28-letni napastnik ocenił również mecz ze Śląskiem, gdzie ostatecznie nie padła żadna bramka, a sam zainteresowany raz trafił w słupek, a raz mocno przestrzelił – Wynik nie był zadowalający, ale gra dobra. Graliśmy dużo piłką i kreowaliśmy kolejne sytuacje. Uważam, więc że wynik nie mógł być satysfakcjonujący. Jeśli będziemy dalej tak grać, jestem pewien, że zwyciężymy w wielu meczach. Mamy za sobą bardzo dobry okres przygotowawczy i wspaniały start sezonu. Wciąż nie przegraliśmy od rozpoczęcia przygotowań i straciliśmy jedynie dwa gole – mówi spokojnie Nicki Bille Nielsen.
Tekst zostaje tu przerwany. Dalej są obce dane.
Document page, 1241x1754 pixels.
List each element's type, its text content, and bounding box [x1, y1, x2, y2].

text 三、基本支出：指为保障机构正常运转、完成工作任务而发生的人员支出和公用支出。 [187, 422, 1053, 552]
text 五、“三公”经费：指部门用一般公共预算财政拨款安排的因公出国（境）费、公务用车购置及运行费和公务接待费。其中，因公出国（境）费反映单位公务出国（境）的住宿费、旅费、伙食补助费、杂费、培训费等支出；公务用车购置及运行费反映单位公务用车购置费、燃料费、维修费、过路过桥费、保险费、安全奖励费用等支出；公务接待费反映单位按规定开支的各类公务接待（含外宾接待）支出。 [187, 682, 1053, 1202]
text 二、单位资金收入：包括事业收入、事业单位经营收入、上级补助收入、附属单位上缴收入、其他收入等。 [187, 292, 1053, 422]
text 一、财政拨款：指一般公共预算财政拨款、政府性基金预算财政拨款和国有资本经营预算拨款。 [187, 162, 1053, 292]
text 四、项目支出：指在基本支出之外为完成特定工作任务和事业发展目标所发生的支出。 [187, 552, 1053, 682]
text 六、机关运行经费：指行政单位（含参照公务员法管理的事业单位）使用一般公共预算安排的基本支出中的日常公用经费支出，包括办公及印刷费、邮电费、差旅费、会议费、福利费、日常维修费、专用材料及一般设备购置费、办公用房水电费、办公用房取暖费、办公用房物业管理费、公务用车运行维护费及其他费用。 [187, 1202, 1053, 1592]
Jak się okazuje, występujący w niebiesko-białych barwach od zaledwie pół roku piłkarz preferuje grę w parze z drugim napastnikiem – Czułem się dobrze grając z Marcinem w jednej linii. Stworzyłem szansę dla niego, on się odwdzięczył, a także okazje mieli inni z drużyny, na przykład Kownacki. Osobiście wolę, gdy blisko mnie jest jeszcze jeden napastnik, albo ofensywny pomocnik. Mam wtedy więcej możliwości na rozegranie, co jest trudniejsze dla przeciwników – zachwala.
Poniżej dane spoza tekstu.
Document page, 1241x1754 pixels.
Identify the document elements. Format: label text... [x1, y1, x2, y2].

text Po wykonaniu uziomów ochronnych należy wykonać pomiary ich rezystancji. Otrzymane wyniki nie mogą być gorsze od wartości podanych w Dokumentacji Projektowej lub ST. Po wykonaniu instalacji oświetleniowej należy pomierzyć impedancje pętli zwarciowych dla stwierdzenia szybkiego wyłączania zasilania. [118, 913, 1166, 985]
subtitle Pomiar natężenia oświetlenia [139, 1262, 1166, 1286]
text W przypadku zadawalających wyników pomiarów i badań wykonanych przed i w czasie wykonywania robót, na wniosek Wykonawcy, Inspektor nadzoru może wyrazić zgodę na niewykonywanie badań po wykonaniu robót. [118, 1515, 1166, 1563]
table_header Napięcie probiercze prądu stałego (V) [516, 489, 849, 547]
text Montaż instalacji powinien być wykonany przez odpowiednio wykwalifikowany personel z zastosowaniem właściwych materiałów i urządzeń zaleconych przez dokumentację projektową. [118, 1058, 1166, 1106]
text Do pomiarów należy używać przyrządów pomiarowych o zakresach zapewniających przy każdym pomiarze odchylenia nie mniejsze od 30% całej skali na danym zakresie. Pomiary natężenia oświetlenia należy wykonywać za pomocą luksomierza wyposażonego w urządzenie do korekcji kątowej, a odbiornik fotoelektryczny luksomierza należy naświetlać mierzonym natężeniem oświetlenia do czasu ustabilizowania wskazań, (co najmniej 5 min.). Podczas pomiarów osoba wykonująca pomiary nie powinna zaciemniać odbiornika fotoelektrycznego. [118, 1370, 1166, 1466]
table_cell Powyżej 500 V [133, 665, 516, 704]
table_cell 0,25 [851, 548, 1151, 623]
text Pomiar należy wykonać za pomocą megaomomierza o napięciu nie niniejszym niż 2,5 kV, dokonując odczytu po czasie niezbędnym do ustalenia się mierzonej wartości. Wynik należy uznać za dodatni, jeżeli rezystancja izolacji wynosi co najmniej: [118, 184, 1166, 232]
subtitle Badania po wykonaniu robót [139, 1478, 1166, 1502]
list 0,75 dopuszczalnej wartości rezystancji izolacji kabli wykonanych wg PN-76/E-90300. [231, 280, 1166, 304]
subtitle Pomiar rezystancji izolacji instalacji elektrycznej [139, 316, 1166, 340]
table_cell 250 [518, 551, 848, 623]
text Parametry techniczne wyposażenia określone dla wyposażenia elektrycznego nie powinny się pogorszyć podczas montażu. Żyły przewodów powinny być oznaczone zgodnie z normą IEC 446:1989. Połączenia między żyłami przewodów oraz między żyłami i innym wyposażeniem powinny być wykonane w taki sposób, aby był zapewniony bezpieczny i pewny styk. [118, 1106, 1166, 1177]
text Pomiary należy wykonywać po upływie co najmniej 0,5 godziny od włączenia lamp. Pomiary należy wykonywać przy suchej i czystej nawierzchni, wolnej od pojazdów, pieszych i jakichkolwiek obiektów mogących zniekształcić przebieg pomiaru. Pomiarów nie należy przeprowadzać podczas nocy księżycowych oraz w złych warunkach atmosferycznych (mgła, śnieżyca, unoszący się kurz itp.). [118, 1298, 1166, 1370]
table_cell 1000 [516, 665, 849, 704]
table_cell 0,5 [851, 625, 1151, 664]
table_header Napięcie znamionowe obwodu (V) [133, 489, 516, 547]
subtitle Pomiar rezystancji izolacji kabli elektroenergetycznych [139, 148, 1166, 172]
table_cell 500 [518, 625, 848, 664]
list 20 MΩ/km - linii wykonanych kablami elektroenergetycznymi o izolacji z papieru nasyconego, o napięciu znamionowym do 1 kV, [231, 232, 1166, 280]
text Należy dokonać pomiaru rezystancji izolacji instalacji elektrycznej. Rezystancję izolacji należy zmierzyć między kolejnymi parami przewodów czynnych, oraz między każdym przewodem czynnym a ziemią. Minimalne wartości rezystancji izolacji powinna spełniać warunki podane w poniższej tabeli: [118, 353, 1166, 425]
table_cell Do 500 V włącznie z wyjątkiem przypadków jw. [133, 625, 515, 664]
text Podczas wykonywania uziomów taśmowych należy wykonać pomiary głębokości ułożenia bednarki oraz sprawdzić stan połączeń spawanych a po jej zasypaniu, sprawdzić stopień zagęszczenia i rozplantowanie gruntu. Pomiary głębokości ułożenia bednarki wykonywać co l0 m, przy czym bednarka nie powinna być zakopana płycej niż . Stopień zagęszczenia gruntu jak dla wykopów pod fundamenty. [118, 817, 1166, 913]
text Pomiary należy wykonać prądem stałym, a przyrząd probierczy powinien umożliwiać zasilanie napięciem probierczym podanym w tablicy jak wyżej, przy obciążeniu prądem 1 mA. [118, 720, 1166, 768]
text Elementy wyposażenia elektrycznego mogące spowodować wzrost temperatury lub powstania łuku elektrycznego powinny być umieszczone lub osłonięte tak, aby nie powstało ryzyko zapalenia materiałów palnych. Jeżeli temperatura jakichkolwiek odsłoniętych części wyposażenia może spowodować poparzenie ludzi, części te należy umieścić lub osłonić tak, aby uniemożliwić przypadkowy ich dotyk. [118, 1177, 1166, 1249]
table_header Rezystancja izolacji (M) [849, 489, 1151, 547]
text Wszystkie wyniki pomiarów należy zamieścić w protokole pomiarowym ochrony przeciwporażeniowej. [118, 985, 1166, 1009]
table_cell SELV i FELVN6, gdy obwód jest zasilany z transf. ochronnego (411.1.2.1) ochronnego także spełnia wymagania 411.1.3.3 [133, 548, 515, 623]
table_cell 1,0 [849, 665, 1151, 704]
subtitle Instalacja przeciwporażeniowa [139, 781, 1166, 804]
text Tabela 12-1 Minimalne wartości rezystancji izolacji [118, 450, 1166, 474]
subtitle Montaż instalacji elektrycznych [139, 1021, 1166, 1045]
Już w niedzielę zespół 7-krotnego mistrza Polski zagra swój pierwszy mecz na Inea Stadionie w tym sezonie. Podopieczni trenera Jana Urbana podejmą Zagłębie Lubin – zespół, który wyeliminował wczoraj z Ligi Europy Partizan Belgrad – Zagłębie to bardzo dobry zespół. Pamiętam ich z zeszłego sezonu i grają naprawdę dobry futbol. To będzie trudne spotkanie, ale zamierzamy wygrać. Grając u siebie nie ma znaczenia przeciwko komu grasz. Jeśli gramy u siebie, musimy wygrywać. Podobnie w niedzielę – kończy stanowczo Duńczyk.